David s'en alla avec six cents hommes (Chapitre XXVII, v. 2.) chez Achis, Philistin, roi de Geth. Achis lui donna la ville de Ciceleg ; et David demeura dans le pays des Philistins un an et quatre mois... Il faisait des courses avec ses gens sur les alliés d'Achis à Gessuri, à Gerzi, sur les Amalécites. Il tuait tout ce qu'il rencontrait (idem, v. 9.), sans pardonner ni à homme ni à femme, enlevant brebis, bœufs, ânes, chameaux, meubles, habits, et revenait vers Achis (3).
Et lorsque le roi Achis lui disait : Où as-tu couru aujourd'hui ? David lui répondait : J'ai couru au midi vers Juda... Or David ne laissait en vie (idem, v. 11.) ni homme ni femme, disant : Je les tue, de peur qu'ils ne parlent contre nous.

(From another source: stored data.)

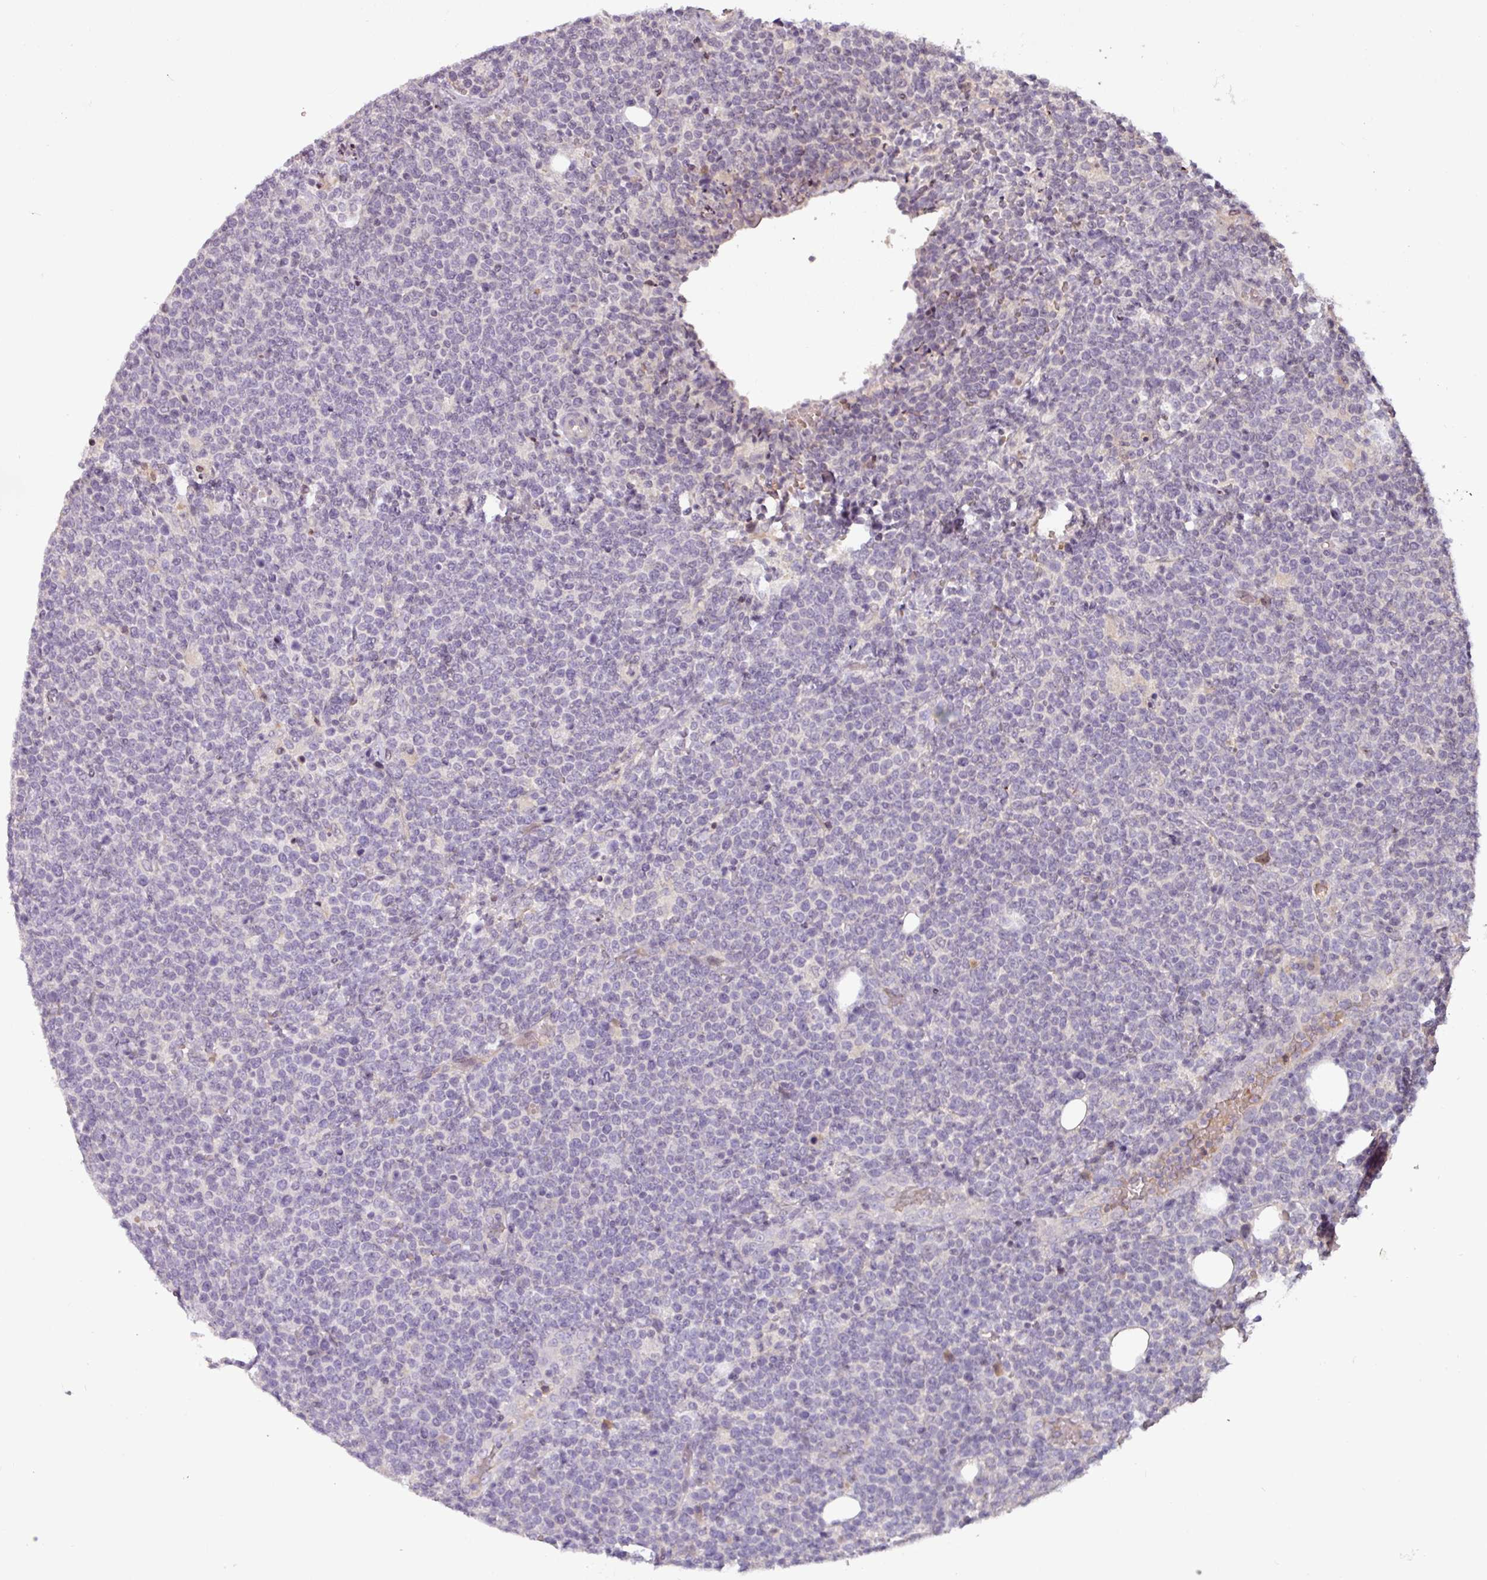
{"staining": {"intensity": "negative", "quantity": "none", "location": "none"}, "tissue": "lymphoma", "cell_type": "Tumor cells", "image_type": "cancer", "snomed": [{"axis": "morphology", "description": "Malignant lymphoma, non-Hodgkin's type, High grade"}, {"axis": "topography", "description": "Lymph node"}], "caption": "DAB (3,3'-diaminobenzidine) immunohistochemical staining of high-grade malignant lymphoma, non-Hodgkin's type shows no significant staining in tumor cells.", "gene": "SLC5A10", "patient": {"sex": "male", "age": 61}}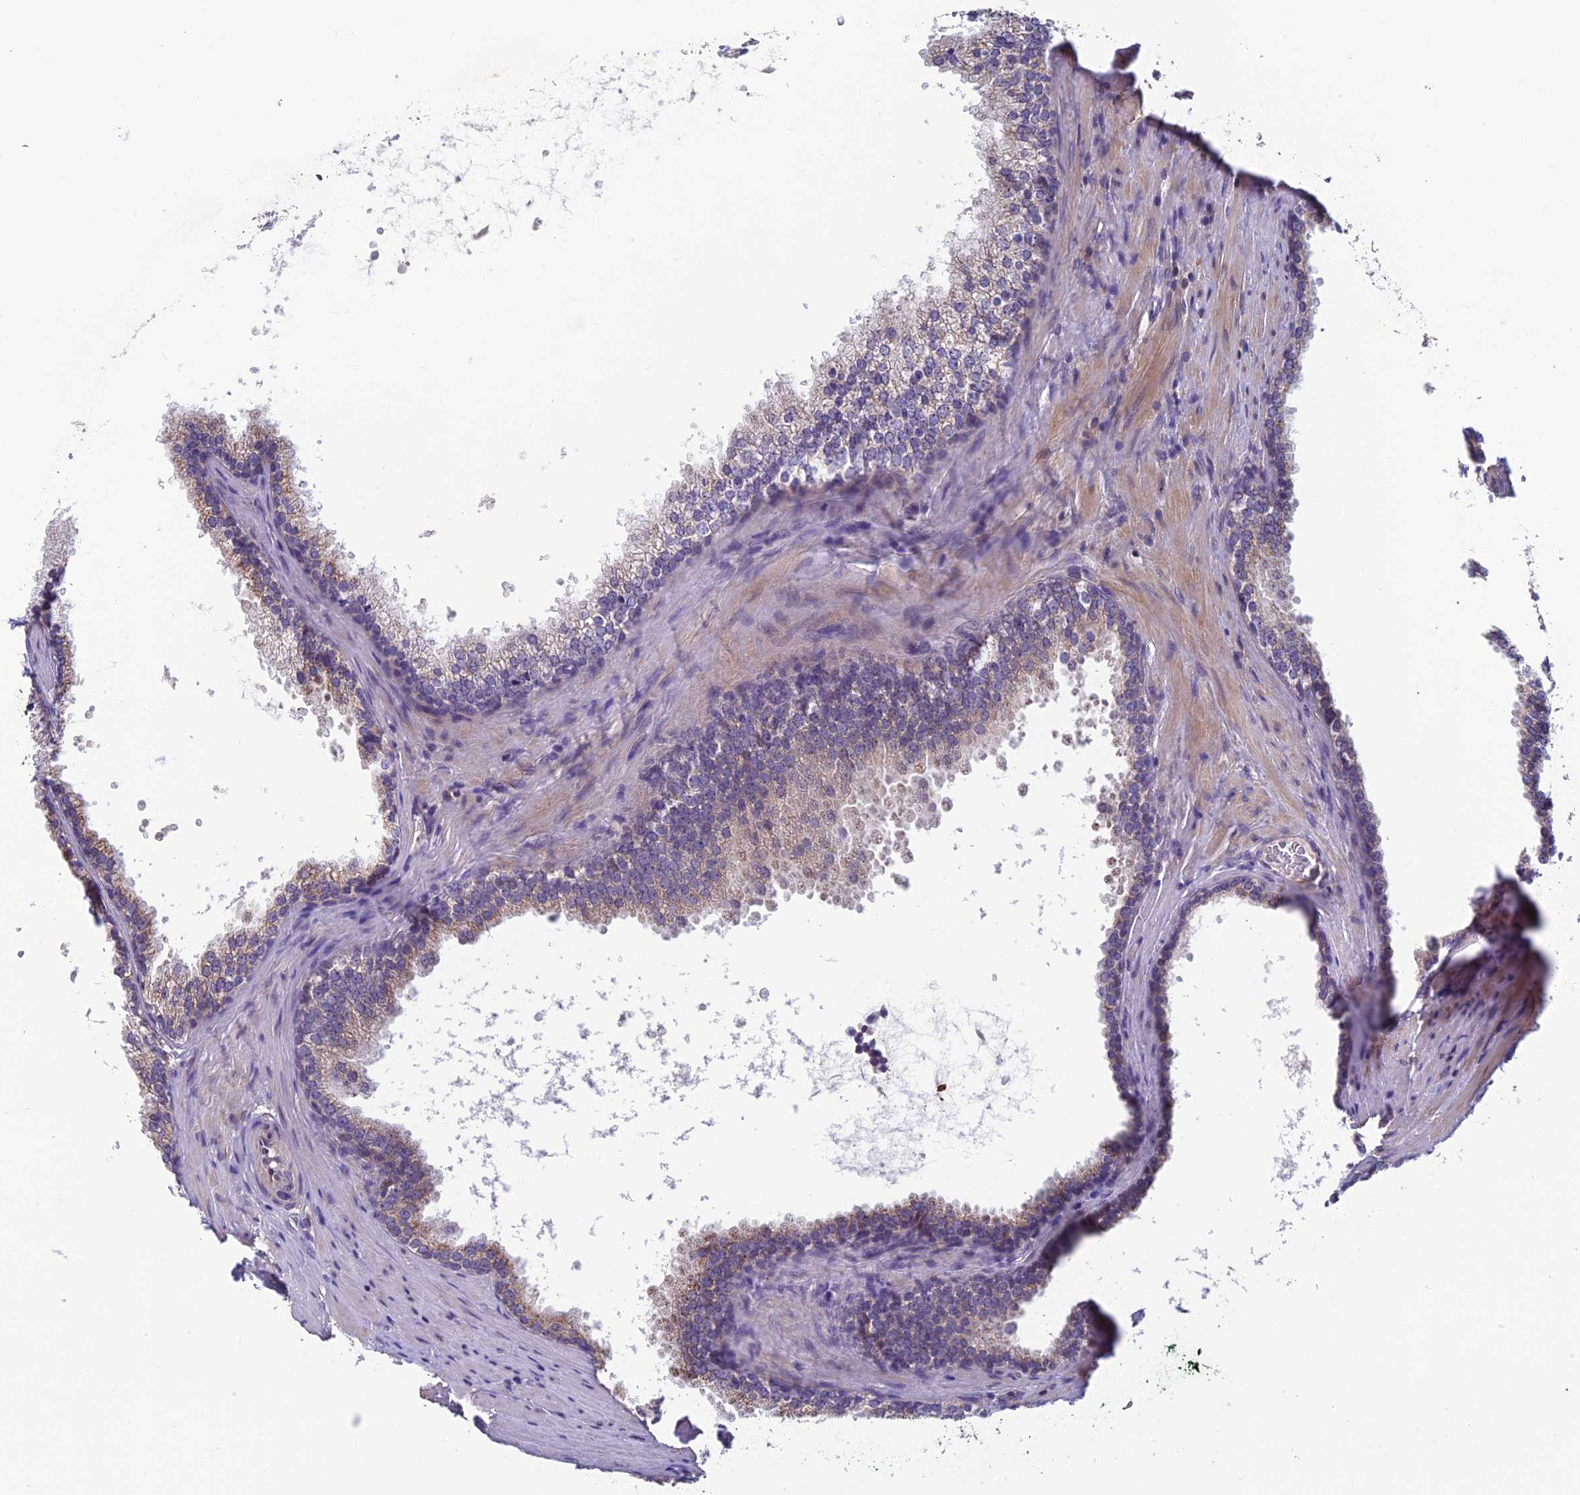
{"staining": {"intensity": "weak", "quantity": "<25%", "location": "cytoplasmic/membranous"}, "tissue": "prostate", "cell_type": "Glandular cells", "image_type": "normal", "snomed": [{"axis": "morphology", "description": "Normal tissue, NOS"}, {"axis": "topography", "description": "Prostate"}], "caption": "Human prostate stained for a protein using IHC shows no expression in glandular cells.", "gene": "HECA", "patient": {"sex": "male", "age": 60}}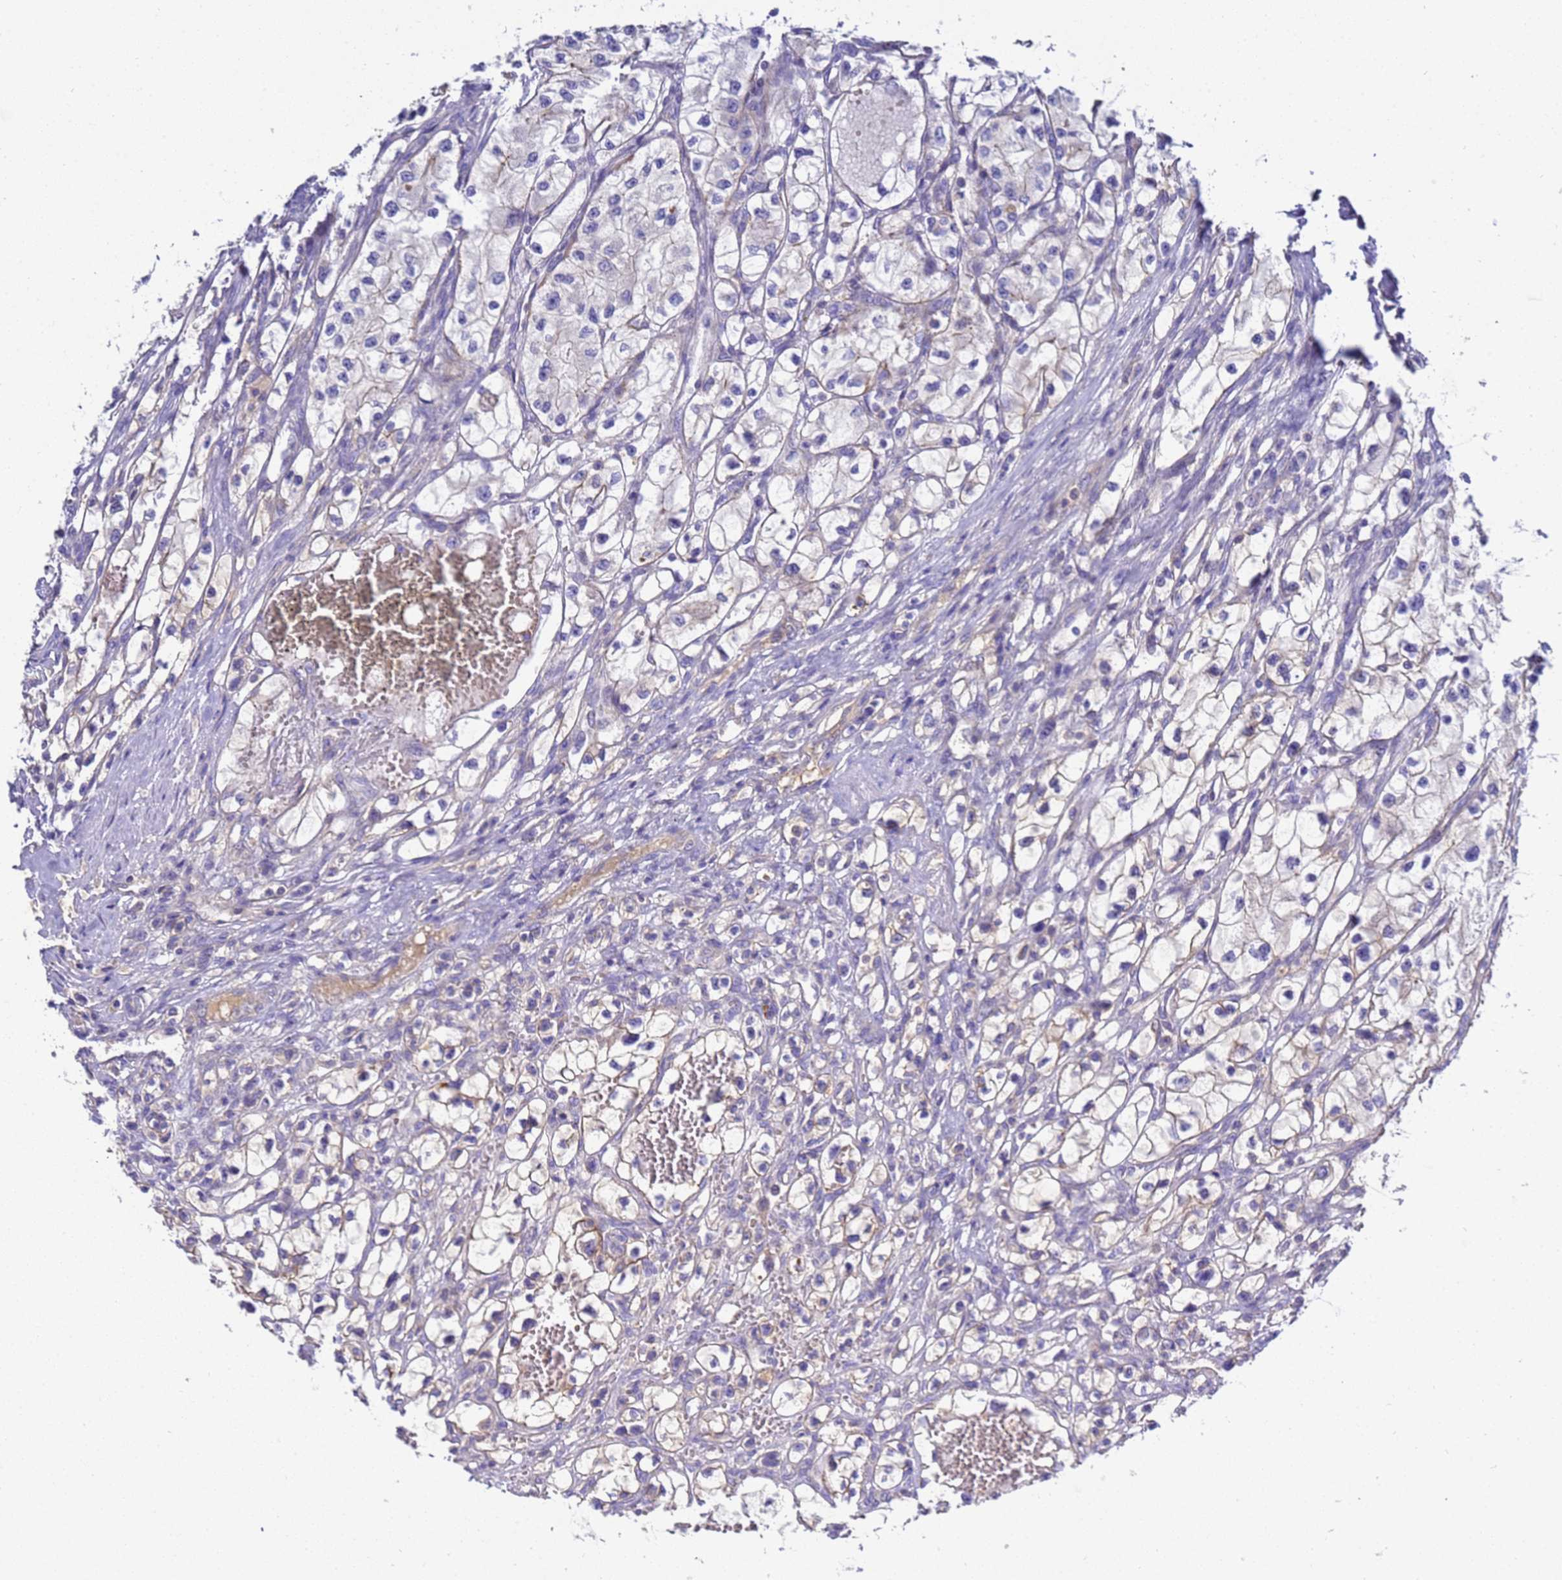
{"staining": {"intensity": "weak", "quantity": "<25%", "location": "cytoplasmic/membranous"}, "tissue": "renal cancer", "cell_type": "Tumor cells", "image_type": "cancer", "snomed": [{"axis": "morphology", "description": "Adenocarcinoma, NOS"}, {"axis": "topography", "description": "Kidney"}], "caption": "This is an IHC histopathology image of human renal adenocarcinoma. There is no expression in tumor cells.", "gene": "TBCD", "patient": {"sex": "female", "age": 57}}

Achis se fiait donc à lui, disant : Il fait bien du mal à Israël, il me sera toujours fidèle...
1 - M. Huet de Londres déclare la conduite de David insoutenable ; il ose le comparer à un capitaine de bandits qui a ramassé six cents coupe-jarrets, et qui court les champs avec cette troupe de coquins, ne distinguant ni amis ni ennemis, rançonnant, pillant tout ce qu'il rencontre. Mais cette expédition n'est pas approuvée dans la sainte Écriture : l'auteur sacré ne lui donne ni louange ni blâme ; il raconte le fait simplement.
2 - M. Huet continue, et dit que si on avait voulu écrire l'histoire d'un brigand, d'un voleur de grand chemin, on ne s'y serait pas pris autrement ; que ce Nabal, qui après avoir été pillé, meurt au bout de peu de jours, et David qui épouse sur-le-champ sa veuve, laissent de violents soupçons. Si David, dit-il, a été selon le cœur de Dieu, ce n'est pas dans cette occasion.
Nous confessons qu'aujourd'hui une telle conduite ne serait point approuvée dans un oint du Seigneur. Nous pouvons dire que David fit pénitence, et que cette aventure fut compris dans les sept Psaumes pénitentiaux implicitement. Nous n'osons prétendre que David fût impeccable.
3 - M. Huet remarque que d'abord David contrefit le fou et l'imbécile devant le roi Achis, chez lequel il s'était réfugié. Ce n'est pas une excellente manière d'inspirer la confiance à un roi qu'on se propose de servir à la guerre ; mais la manière dont David sert ce roi son bienfaiteur est encore plus extraordinaire : il lui fait accroire qu'il fait des courses contre les Israélites, et c'est contre les propres amis de son bienfaiteur qu'il fait ces courses sanguinaires ; il tue tout, il extermine tout, jusqu'aux enfants, de peur, dit-il, qu'ils ne parlent. Mais comment ce roi pouvait-il ignorer que David combattait contre lui-même sous prétexte de combattre pour lui ? Il fallait que ce roi Achis fût plus imbécile que David n'avait feint de l'être devant lui. M. Huet déclare David et Achis également fous, et David le plus scélérat de tous les hommes. Il aurait dû, dit-il, parler de cette action abominable dans ses Psaumes.
On peut répondre à M. Huet que David, dans cette guerre civile, ne portait pas au moins le ravage chez ses compatriotes ; qu'il ne trahissait et qu'il n'égorgeait que ses alliés, lesquels étaient des infidèles.
Il y a aussi des commentateurs éclairés qui, regardant David comme l'exécuteur des vengeances de Dieu, l'absolvent de tout péché dans cette occasion.